The full record structure of a Fortran sequential binary file is:
[Length] [Record 1 data] [Length]
[Length] [Record 2 data] [Length]
[Length] [Record 3 data] [Length]
...
[End of file]
Each length indicator is usually a
single 4-byte
integer** that is the length in bytes of the
data portion of the record. The prefix and suffix lengths are the
same for each record. You can easily check the first record to
confirm or disprove that the file is really Fortran sequential.
If sequential, then by manual inspection you can *always* jump exactly
from the start to end of every record in the file, and thereby
determine the exact file offset and size of every record.
If you then compare the individual detected record sizes to the sizes
of the expected arrays, then you can start matching up variables to
record positions in the file. This will allow you to separate your 2D
and 3D arrays, for example.
This depends on the educated guess that each data variable was written
as a single Fortran sequential record. This is an assumption and is
not necessarily how they did it.
The Unix "od" command is helpful to inspect unknown files. You may
first need to convert a sample big endian file to little endian for
study, because I don't think od has an option to reverse the byte
order.
For example, this displays the start of the file as integers, allowing
you to see the length prefix integer on the first record. If this
integer matches the expected total size in bytes of one of your data
arrays, then you are on the right track:
od -Ad -i -N80 file.bin
By adding the -j option, you can offset to get the first record suffix
and the second record prefix. Suppose len(1) = 200, then offset 4 for
the first prefix plus 200 for the data:
od -Ad -i -N80 -j204 file.bin
Alternatively, you can use NCL to search for the length integers. The
example below reads the entire file as a single 1D array of integers,
then finds the start of each record by accumulating the offset.

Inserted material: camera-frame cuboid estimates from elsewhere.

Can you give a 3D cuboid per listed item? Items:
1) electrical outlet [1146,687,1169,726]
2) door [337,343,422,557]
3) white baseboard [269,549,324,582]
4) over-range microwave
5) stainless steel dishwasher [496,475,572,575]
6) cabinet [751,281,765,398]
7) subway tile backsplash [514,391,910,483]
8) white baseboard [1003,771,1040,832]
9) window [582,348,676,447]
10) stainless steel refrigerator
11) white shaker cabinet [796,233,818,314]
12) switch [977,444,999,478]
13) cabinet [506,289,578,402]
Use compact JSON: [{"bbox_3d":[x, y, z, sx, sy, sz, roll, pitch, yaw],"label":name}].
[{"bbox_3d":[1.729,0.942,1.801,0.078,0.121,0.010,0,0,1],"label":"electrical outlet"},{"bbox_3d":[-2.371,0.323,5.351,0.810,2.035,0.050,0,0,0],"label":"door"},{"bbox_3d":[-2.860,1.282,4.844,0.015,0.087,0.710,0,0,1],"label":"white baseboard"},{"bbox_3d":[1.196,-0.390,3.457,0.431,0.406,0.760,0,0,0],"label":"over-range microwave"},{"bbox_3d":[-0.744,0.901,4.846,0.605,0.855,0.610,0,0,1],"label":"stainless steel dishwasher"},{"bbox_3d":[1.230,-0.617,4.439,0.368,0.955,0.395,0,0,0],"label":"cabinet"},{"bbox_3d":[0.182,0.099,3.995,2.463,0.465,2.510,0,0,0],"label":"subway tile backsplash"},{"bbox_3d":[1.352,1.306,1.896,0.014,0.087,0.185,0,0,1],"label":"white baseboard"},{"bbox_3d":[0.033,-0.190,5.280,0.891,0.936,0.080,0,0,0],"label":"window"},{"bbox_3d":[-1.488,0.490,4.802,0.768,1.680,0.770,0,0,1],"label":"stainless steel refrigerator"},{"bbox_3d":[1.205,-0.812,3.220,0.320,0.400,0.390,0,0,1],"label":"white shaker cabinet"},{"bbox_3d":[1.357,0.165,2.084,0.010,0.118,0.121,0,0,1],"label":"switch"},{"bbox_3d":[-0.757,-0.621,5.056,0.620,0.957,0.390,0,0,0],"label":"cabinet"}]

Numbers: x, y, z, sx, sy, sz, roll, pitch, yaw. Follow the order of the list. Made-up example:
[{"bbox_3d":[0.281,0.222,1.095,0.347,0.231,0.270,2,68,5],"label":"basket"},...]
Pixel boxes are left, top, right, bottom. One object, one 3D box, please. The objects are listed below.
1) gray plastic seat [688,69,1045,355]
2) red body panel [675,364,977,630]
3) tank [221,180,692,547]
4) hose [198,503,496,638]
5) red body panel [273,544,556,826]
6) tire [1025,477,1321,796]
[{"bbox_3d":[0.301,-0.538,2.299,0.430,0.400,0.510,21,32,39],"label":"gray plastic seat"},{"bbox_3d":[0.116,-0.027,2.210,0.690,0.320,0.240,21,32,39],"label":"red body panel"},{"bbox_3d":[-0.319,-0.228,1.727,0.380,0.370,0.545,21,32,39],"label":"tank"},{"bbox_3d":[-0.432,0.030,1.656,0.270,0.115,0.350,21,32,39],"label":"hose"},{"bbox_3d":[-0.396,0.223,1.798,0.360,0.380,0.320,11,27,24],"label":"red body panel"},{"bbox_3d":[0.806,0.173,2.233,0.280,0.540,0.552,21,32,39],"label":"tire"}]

The data size of each record and the prefix and suffix integers are printed:
setfileoption ("bin", "ReadByteOrder", "BigEndian")
idat = fbindirread ("jma_file", 0, -1, "integer")
dims = dimsizes (idat)
offset = 0
recnum = 0
do while (offset .lt. dims(0))
prefix = idat(offset)
print ("array size " + recnum + " = " + prefix/4)

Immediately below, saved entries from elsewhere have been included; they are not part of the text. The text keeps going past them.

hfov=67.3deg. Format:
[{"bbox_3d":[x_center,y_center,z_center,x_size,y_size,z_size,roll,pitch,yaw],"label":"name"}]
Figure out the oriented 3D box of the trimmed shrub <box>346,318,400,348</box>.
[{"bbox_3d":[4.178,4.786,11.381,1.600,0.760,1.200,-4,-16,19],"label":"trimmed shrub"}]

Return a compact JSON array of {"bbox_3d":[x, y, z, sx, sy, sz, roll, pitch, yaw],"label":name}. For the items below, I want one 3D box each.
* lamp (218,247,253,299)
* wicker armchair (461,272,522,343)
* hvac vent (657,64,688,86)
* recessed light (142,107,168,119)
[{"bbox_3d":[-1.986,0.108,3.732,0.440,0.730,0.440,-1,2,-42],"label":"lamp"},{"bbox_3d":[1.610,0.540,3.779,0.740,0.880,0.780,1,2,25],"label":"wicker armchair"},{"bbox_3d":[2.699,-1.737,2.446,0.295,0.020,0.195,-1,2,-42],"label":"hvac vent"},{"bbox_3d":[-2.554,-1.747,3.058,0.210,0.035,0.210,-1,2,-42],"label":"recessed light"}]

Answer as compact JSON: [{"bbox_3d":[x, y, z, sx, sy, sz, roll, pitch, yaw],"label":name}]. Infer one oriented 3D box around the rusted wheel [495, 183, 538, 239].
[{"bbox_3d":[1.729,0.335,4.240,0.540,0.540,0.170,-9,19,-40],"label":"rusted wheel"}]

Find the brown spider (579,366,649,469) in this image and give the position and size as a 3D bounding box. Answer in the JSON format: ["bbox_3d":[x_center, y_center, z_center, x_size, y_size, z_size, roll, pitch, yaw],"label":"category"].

print ("prefix " + recnum + " = " + prefix)
offset = offset + 2 + prefix/4 ; start of next record
suffix = idat(offset-1)
print ("suffix " + recnum + " = " + suffix)
recnum = recnum + 1
end do
This loop will crash with a subscript error if the file is not Fortran
sequential, or certain other assumptions are wrong.

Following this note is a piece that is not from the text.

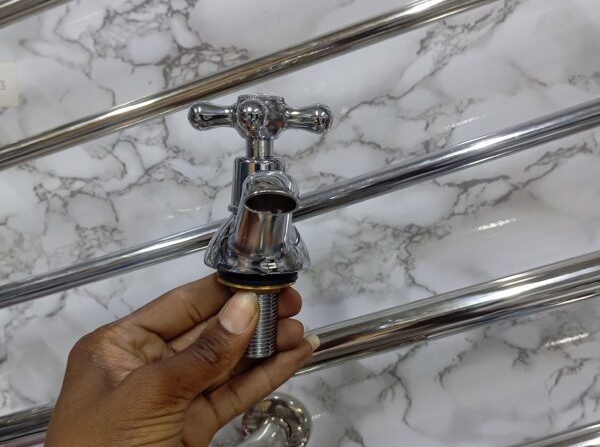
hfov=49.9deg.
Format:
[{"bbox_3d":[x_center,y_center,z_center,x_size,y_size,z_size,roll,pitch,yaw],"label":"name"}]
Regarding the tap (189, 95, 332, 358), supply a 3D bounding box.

Once you have better information about the file format, you can move
on to actually reading selected data arrays from the file.
** Note: on some systems,
the record indicator size might be 8 bytes. This can happen if the
compiler uses the size of "off_t" to determine the record indicator
length. To force a 4-byte record indicator with the g77 or gfortran
compilers, you can recompile your code with the option
"-frecord-marker=4".